昨秋から非二元に関するミーティングやリトリートにいくつか参加し、自分にはとても気になったことがあります。

それは、覚醒体験、いわゆる一瞥(glimpse)と言われるような、自分が存在していないリアリティを垣間見る体験をした人たちが結構いるようなのですが、そうした人たちの探求がまったく終わっていないということです。

中には30年も前の体験の再現を求めながらいろいろな道を彷徨っている人や、明らかに精神的な安定を失っているように見える人たちもいました。

先日参加したルパート・スパイラのリトリートのときに、それに関連した質問が出ました。なるほどと感じたので紹介します。

Q. 一瞥の体験の後、理解に至らず、その体験をまた求めてしまうのはどうしてでしょうか?

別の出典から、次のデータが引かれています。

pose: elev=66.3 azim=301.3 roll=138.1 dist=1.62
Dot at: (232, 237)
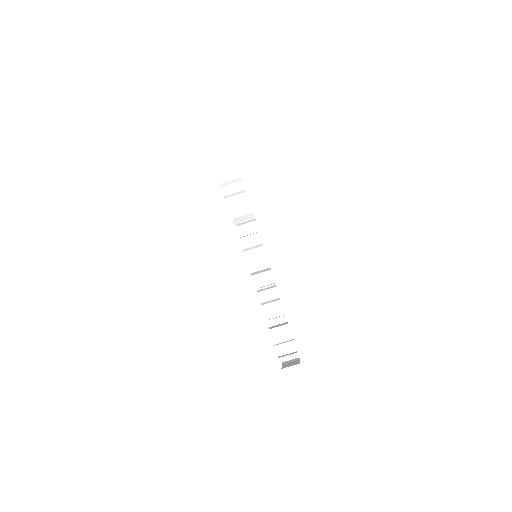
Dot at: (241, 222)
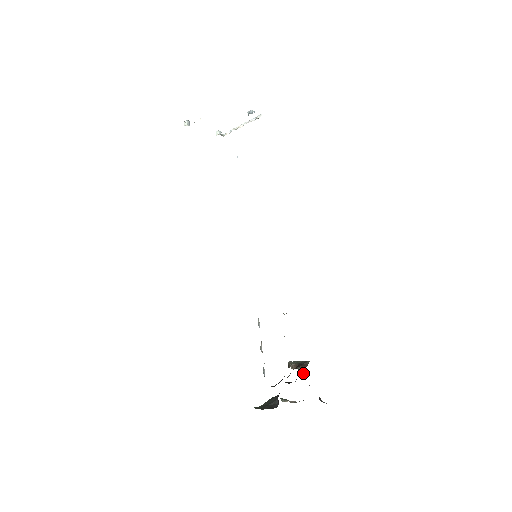
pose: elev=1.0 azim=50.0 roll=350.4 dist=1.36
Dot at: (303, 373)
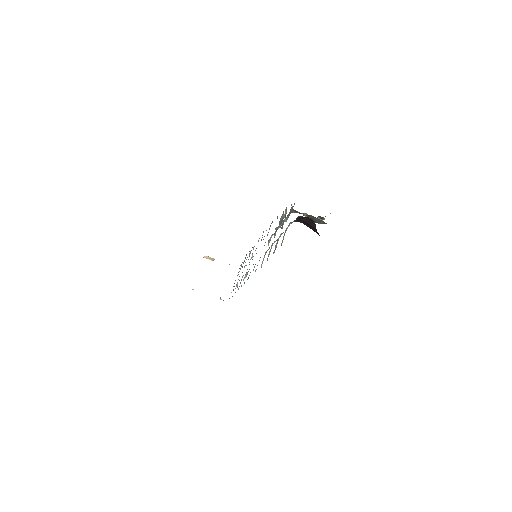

A. エゴは、一瞥というものが時間を超えたものであるということを理解できず、それを時間の中の体験の対象物(体験できるもの)として理解してしまいます。体験の対象物だからそれを再現すればいいのだ、と思ったり、対象物なのであればそれをもっとよく理解すればいいのだ、と思ったりするのです。でも、そのうちに、エゴにとっては答えがないのだという点に至り、そのとき何かが浸透します。